25. The method of claim 20, wherein the step of quantitative imaging involves a morphological assessment of shape, and/or the counting of the cells on the surface of the membrane and/or the identification of a particular cell type within a mixed cell population.

26. The method of claim 20, including the step of counting the number of cells remaining on the upper surface of the membrane over time to quantify cell chemotaxis or cell invasion.

27. The method of claim 26, including the use of kinetic, multi-time-point quantitative optical microscopic measurements to reduce artifacts associated with transient chemical gradients in chemotaxis or chemo-invasion assays.

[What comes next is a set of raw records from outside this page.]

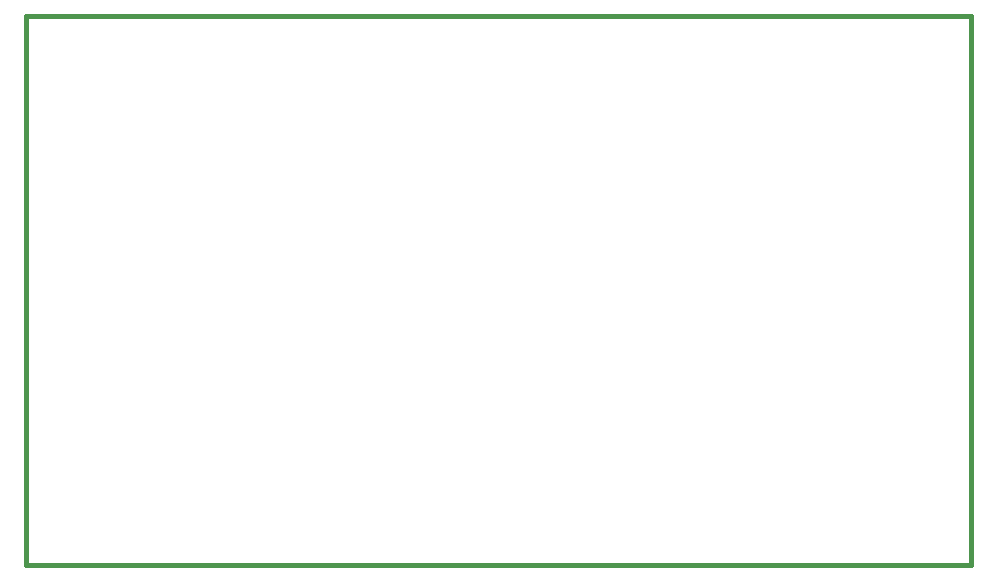
<source format=gbr>
G04 #@! TF.GenerationSoftware,KiCad,Pcbnew,(5.1.10)-1*
G04 #@! TF.CreationDate,2021-08-30T15:41:30-04:00*
G04 #@! TF.ProjectId,SSB6,53534236-2e6b-4696-9361-645f70636258,1*
G04 #@! TF.SameCoordinates,Original*
G04 #@! TF.FileFunction,Profile,NP*
%FSLAX46Y46*%
G04 Gerber Fmt 4.6, Leading zero omitted, Abs format (unit mm)*
G04 Created by KiCad (PCBNEW (5.1.10)-1) date 2021-08-30 15:41:30*
%MOMM*%
%LPD*%
G01*
G04 APERTURE LIST*
G04 #@! TA.AperFunction,Profile*
%ADD10C,0.381000*%
G04 #@! TD*
G04 APERTURE END LIST*
D10*
X112405000Y-92613400D02*
X32405000Y-92595400D01*
X32405000Y-46113400D02*
X108405000Y-46113400D01*
X32405000Y-65613400D02*
X32405000Y-46113400D01*
X112405000Y-46113400D02*
X108405000Y-46113400D01*
X112405000Y-92613400D02*
X112405000Y-46113400D01*
X32405000Y-65613400D02*
X32405000Y-92595400D01*
M02*

</source>
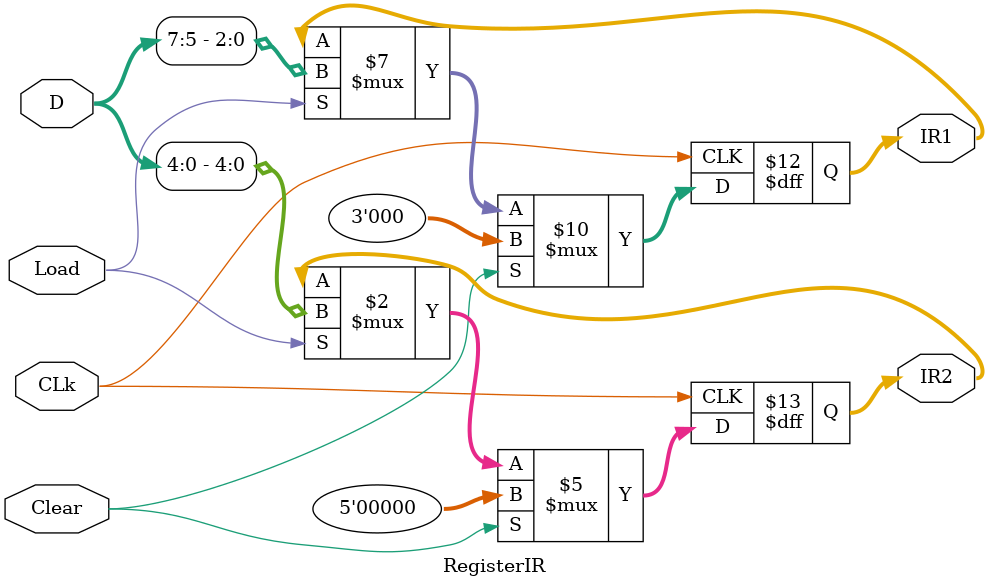
<source format=v>
module RegisterIR (
	input [7:0] D,
	input CLk,Load,Clear,
	output reg [2:0] IR1,
	output reg [4:0] IR2
);

	always @(posedge CLk) begin
		if (Clear) begin
			IR1 <= 3'b000;
			IR2 <= 5'b00000;
		end else if (Load) begin
			IR1 <= D[7:5];
			IR2 <= D[4:0];
		end
	end
	
endmodule
</source>
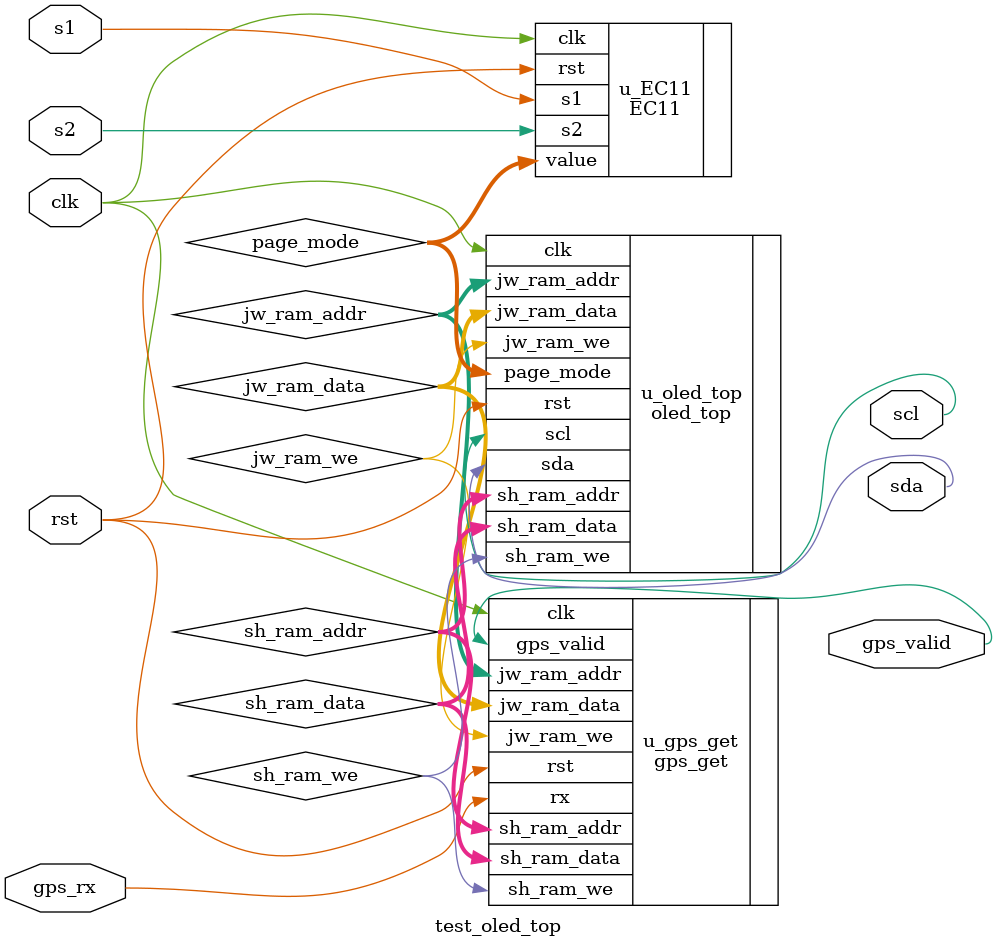
<source format=v>
`timescale 1ns / 1ps


module test_oled_top(
	input wire clk,rst,
	input wire gps_rx,
	input wire s1,s2,
	output wire scl,sda,
	output wire gps_valid
    );
	
	wire gps_valid;
	
	wire [3:0] jw_ram_addr;
	wire [7:0] jw_ram_data;
	wire jw_ram_we;
	wire [3:0] sh_ram_addr;
	wire [7:0] sh_ram_data;
	wire sh_ram_we;
	
	wire [2:0] page_mode;
	// module oled_top(
	// input wire clk,rst,
	// input wire [2:0] page_mode,
	
	// input wire sh_ram_we,
	// input wire [3:0] sh_ram_addr,
	// input wire [7:0] sh_ram_data,
	
	// input wire jw_ram_we,
	// input wire [3:0] jw_ram_addr,
	// input wire [7:0] jw_ram_data,
	
	// input wire [7:0] r,g,b,led
    // );
	oled_top u_oled_top(
	.clk(clk),
	.rst(rst),
	.page_mode(page_mode),
	
	.sh_ram_we(sh_ram_we),
	.sh_ram_addr(sh_ram_addr),
	.sh_ram_data(sh_ram_data),
	
	.jw_ram_we(jw_ram_we),
	.jw_ram_addr(jw_ram_addr),
	.jw_ram_data(jw_ram_data),
	
	.scl(scl),
	.sda(sda)
	);
	
	// module EC11(
	// input wire clk,rst,
	// input wire s1,s2,
	// output wire [2:0] value
    // );
	EC11 u_EC11(
	.clk(clk),
	.rst(rst),
	.s1(s1),
	.s2(s2),
	.value(page_mode)
	);
	
	// module gps_get(
	// input wire rx,
	// input wire clk,rst,
	// output wire [5:0] gps_ram_addr,
	// output wire [7:0] gps_ram_data,
	// output wire gps_ram_we,
	// output wire [3:0] jw_ram_addr,
	// output wire [7:0] jw_ram_data,
	// output wire jw_ram_we,
	// output wire [3:0] sh_ram_addr,
	// output wire [7:0] sh_ram_data,
	// output wire sh_ram_we,
	// output wire gps_valid
    // );
	gps_get u_gps_get(
	.rx(gps_rx),
	.clk(clk),
	.rst(rst),
	.jw_ram_addr(jw_ram_addr),
	.jw_ram_data(jw_ram_data),
	.jw_ram_we(jw_ram_we),
	.sh_ram_addr(sh_ram_addr),
	.sh_ram_data(sh_ram_data),
	.sh_ram_we(sh_ram_we),
	.gps_valid(gps_valid)
	);
	
	
endmodule

</source>
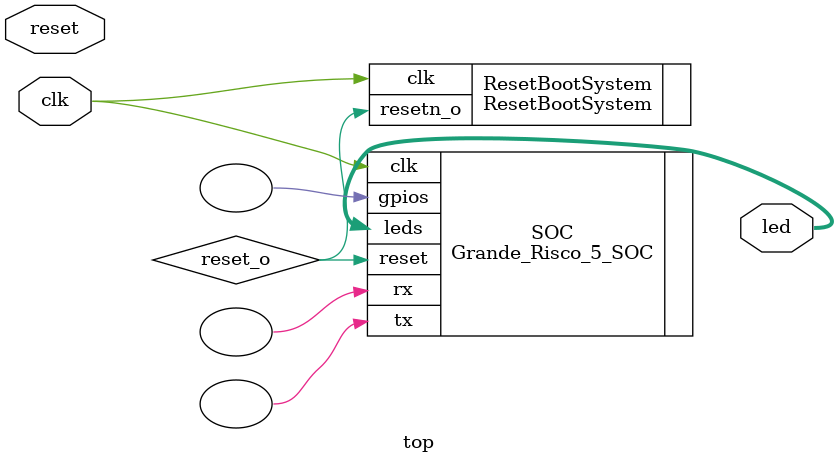
<source format=v>
module top (
    input wire clk,
    input wire reset,
    output wire [7:0]led
);

wire reset_o;

ResetBootSystem #(
    .CYCLES(20)
) ResetBootSystem(
    .clk      (clk),
    .resetn_o (reset_o)
);

Grande_Risco_5_SOC #(
    .CLOCK_FREQ       (25000000),
    .BIT_RATE         (115200),
    .MEMORY_SIZE      (4096),
    .MEMORY_FILE      ("../../verification_tests/memory/led_test.hex"),
    .GPIO_WIDHT       (6),
    .UART_BUFFER_SIZE (16),
    .I_CACHE_SIZE     (72),
    .D_CACHE_SIZE     (72)
) SOC (
    .clk   (clk),
    .reset (reset_o),
    .leds  (led),
    .rx    (),
    .tx    (),
    .gpios ()
);


endmodule

</source>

28. The method of claim 20, wherein the step of forming a plurality of micropores in the membrane includes forming pores with diameters in range of 1 to 15 microns and spaced apart at a distance ranging from 10 to 500 microns.

29. The method of claim 20, including the step of providing a polyethylene terephthalate (PET), biaxially-oriented polyethylene terephthalate (boPET), polycarbonate, polyimide, polyether ether ketone (PEEK) or polystyrene thin film membrane.

30. The method of claim 20, including the step of fabricating a plurality of porous membranes, each separating a respective upper and lower reservoir, thereby forming a multi-well plate.

31. The method of claim 20, including the step of coating the membrane with collagen 1, fibronectin, laminin or other extracellular matrix.

32. The method of claim 20, including the step of forming the upper and lower reservoirs using injection-molded polystyrene, polycarbonate, polyethylene terephthalate (PET) or biaxially-oriented polyethylene terephthalate (boPET).

33. The method of claim 20, including the step of ultrasonically welding or chemically bonding the porous membrane to the upper or lower reservoir.

34. The method of claim 20, including the step of laser welding or laser mask welding the porous membrane to the upper or lower reservoir.

35. The method of claim 20, including the step of attaching the membrane to the bottom surface of the top reservoir, thereby forming a removable insert that fits inside the bottom reservoir.

36. The method of claim 20, including the step of optimizing the pore diameter, pore locations and timing of data acquisition in order to reduce artifacts associated with a transient diffusion gradient in chemotaxis or chemo-invasion assays.